EXERCISE DIRECTIONS ::
Exactly as written, please repeat the data that follows, but not the pictures.

Pose and size estimates ::
^^^^^^^^^^^^^^^^

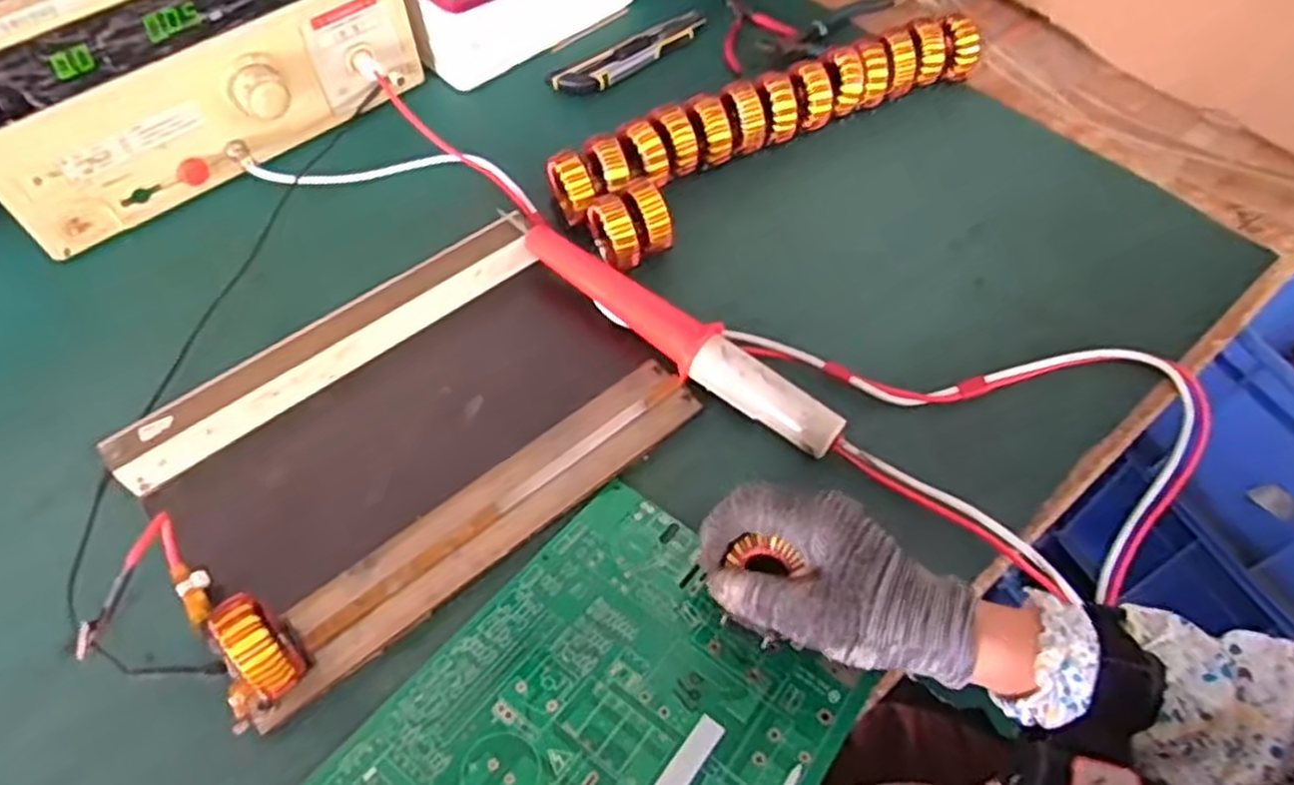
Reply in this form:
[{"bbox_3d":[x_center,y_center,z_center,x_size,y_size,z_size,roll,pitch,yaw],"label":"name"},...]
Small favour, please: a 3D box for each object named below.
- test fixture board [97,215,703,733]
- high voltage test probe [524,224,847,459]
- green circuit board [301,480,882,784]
[{"bbox_3d":[-0.142,0.020,0.485,0.298,0.033,0.199,-36,64,-21],"label":"test fixture board"},{"bbox_3d":[0.018,-0.038,0.511,0.242,0.029,0.032,36,64,21],"label":"high voltage test probe"},{"bbox_3d":[-0.023,0.167,0.373,0.180,0.004,0.243,32,50,20],"label":"green circuit board"}]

^^^^^^^^^^^^^^^^

OUTPUT ::
Reply in this form:
[{"bbox_3d":[x_center,y_center,z_center,x_size,y_size,z_size,roll,pitch,yaw],"label":"name"},...]
Small favour, please: a 3D box for each object named below.
- test fixture board [97,215,703,733]
- high voltage test probe [524,224,847,459]
- green circuit board [301,480,882,784]
[{"bbox_3d":[-0.142,0.020,0.485,0.298,0.033,0.199,-36,64,-21],"label":"test fixture board"},{"bbox_3d":[0.018,-0.038,0.511,0.242,0.029,0.032,36,64,21],"label":"high voltage test probe"},{"bbox_3d":[-0.023,0.167,0.373,0.180,0.004,0.243,32,50,20],"label":"green circuit board"}]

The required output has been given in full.